Since the introduction of the post-4.1 authentication method, the choice of authentication method was performed on the length of the password hash alone, thus enabling easy change of the authentication methods through a password change. This has become a problem with the introduction of other authentication methods in 5.5. We needed a special value (empty) of the authentication plugin column and a set of special cases throughout the code to support the backward compatible behavior. Since in 5.6 the pre-4.1 password hash is to be deprecated this worklog aims to remove this backward compatible layer and simplify the authentication code by removing the special cases. Now the native authentication methods will be subject to the same rules as the other authentication methods. User Documentation ================== http://dev.mysql.com/doc/relnotes/mysql/5.7/en/news-5-7-2.html http://dev.mysql.com/doc/refman/5.7/en/server-system- variables.html#sysvar_default_authentication_plugin http://dev.mysql.com/doc/refman/5.7/en/mysql-install-db.html http://dev.mysql.com/doc/refman/5.7/en/mysql-upgrade.html
The modifications required for each of the requirements, is listed below: 1) Make plugin column in mysql.user table a non-null: The plugin column will be made non null and the default value will be 'mysql_native_password' as we intend to discontinue supporting blank plugin values. 2) Change mysql_install_db to fill plugin value when creating root users: The plugin given along with the option '--default-authentication-plugin' is to be filled in the plugin value of all the users. If this option is not used, 'mysql_native_password' must be filled in the field. 3) Upgrade script must identify all accounts with empty plugin and fill required plugin value: Plugin field must be filled(in case it is blank) during mysql_upgrade according to the length of existing password hash. If length of hash = 0 or 41, plugin = mysql_native_password. If length of hash = 16, plugin = mysql_old_password. Along with this, the plugin field must be made NON NULL and the default must be set as 'mysql_native_password'. 4) FLUSH PRIVILEGES must throw a warning when it encounters a user with blank plugin value. The user details are not put in memory cache and that user account becomes useless(cannot be logged in with) until the plugin field is updated properly. The same is the case on restarting the server too. 5) A read only global server variable @@default_authentication_plugin is to be added to the list of variables. Once the worklog is implemented, before running mysql_upgrade, the server needs to be started with --skip-grant-tables option. After the upgrade, the server should be restarted, this time without --skip-grant-tables, for better security.
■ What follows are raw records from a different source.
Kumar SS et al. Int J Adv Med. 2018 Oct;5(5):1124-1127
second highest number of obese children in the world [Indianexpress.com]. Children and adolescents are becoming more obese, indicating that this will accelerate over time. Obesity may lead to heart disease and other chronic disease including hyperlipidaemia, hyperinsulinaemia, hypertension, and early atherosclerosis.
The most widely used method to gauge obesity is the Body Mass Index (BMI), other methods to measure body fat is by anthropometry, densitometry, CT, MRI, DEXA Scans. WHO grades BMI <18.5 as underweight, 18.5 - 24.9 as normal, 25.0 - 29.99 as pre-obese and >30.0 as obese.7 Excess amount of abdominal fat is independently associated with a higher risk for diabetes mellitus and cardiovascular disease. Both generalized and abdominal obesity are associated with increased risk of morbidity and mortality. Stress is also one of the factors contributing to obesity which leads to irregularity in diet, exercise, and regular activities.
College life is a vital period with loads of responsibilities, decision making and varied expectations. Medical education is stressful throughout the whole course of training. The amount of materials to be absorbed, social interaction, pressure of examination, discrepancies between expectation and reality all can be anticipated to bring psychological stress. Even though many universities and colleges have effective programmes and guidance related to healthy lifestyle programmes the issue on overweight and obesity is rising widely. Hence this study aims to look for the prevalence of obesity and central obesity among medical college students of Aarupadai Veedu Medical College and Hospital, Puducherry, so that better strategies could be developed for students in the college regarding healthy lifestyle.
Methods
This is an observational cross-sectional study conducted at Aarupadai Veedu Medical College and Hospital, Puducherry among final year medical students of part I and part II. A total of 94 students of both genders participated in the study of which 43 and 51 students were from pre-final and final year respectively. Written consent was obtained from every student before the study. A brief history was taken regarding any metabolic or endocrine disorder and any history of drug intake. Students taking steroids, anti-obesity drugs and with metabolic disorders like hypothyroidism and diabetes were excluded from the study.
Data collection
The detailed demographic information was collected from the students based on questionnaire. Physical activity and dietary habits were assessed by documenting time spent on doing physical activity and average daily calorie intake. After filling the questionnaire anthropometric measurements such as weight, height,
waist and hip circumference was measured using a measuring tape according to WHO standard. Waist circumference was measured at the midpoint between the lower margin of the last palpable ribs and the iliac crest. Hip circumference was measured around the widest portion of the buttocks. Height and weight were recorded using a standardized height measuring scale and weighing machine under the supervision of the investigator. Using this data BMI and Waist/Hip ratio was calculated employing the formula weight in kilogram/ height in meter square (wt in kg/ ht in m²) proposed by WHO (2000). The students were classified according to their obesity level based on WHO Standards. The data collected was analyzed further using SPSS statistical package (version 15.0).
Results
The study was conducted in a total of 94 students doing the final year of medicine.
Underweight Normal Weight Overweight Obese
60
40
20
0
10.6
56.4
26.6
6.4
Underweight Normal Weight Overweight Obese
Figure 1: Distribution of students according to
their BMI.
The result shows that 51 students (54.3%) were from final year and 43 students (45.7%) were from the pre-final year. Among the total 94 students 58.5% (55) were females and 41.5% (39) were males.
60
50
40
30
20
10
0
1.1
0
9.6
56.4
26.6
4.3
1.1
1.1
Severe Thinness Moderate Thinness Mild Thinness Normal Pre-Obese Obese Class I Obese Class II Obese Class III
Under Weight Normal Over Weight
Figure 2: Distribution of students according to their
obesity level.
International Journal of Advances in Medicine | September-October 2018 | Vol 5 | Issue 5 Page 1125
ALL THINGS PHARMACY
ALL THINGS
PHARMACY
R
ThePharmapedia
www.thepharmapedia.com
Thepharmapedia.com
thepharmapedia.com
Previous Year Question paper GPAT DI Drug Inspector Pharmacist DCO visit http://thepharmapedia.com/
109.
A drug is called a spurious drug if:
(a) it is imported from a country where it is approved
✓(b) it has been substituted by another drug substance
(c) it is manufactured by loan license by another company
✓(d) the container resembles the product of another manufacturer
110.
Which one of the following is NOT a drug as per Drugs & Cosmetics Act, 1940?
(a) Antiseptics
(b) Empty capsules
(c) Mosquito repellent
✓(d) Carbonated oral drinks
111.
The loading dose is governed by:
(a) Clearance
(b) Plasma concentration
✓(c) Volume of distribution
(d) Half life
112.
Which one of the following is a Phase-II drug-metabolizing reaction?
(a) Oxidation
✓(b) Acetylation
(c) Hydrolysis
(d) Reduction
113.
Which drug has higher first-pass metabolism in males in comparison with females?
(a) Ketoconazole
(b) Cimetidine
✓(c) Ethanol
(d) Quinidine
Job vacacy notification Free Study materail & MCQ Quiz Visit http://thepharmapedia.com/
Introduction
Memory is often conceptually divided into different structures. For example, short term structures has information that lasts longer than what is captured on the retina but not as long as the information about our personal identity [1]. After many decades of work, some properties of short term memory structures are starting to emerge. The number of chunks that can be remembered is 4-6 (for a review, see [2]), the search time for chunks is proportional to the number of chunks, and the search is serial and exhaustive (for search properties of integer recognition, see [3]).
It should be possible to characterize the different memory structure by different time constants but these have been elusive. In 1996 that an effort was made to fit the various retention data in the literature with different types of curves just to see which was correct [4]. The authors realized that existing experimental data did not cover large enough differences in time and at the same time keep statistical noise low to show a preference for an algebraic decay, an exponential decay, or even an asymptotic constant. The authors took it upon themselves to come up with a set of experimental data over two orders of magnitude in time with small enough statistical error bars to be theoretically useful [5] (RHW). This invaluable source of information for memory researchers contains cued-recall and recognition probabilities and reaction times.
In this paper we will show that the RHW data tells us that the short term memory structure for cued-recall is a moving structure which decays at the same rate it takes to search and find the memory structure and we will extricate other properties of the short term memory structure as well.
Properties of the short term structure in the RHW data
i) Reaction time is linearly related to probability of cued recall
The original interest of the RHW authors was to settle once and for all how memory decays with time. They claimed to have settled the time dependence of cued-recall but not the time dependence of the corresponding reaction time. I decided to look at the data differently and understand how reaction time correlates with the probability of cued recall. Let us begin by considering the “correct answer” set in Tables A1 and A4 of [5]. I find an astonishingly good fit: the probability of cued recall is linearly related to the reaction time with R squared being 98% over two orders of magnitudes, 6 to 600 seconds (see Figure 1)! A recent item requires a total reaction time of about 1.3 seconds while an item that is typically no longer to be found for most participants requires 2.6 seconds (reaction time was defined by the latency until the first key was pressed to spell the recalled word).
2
1) Make plugin column in mysql.user table a non-null: In scripts/mysql_system_tables.sql, replace plugin char(64) DEFAULT '' with plugin char(64) DEFAULT 'mysql_native_password' NOT NULL in the 'CREATE TABLE IF NOT EXISTS user ...' statement. 2) Change mysql_install_db to fill plugin value when creating root users: scripts/mysql_system_tables_data.sql is used for populating mysql.user table. While inserting the rows corresponding to 'root', instead of inserting a blank value for plugin, the new variable @@default_authentication_plugin, must be used. 3) Upgrade script must identify all accounts with empty plugin and fill required plugin value: The following statements is to be added to the file scripts/mysql_system_tables_fix.sql ALTER TABLE user ADD plugin char(64) DEFAULT 'mysql_native_password' NOT NULL, ADD authentication_string TEXT; UPDATE user SET plugin=IF(length(password) = 16, 'mysql_old_password', 'mysql_native_password') WHERE plugin = ''; ALTER TABLE user MODIFY plugin char(64) DEFAULT 'mysql_native_password' NOT NULL; 4) FLUSH PRIVILEGES must throw a warning when it encounters a user with blank plugin value. The function validate_user_plugin_records() checks if all the users have a valid plugin on running FLUSH PRIVILEGES. Right now it checks if the plugin name is non empty and a warning is thrown only when invalid non blank names are used. The same warning must be thrown for a blank name too.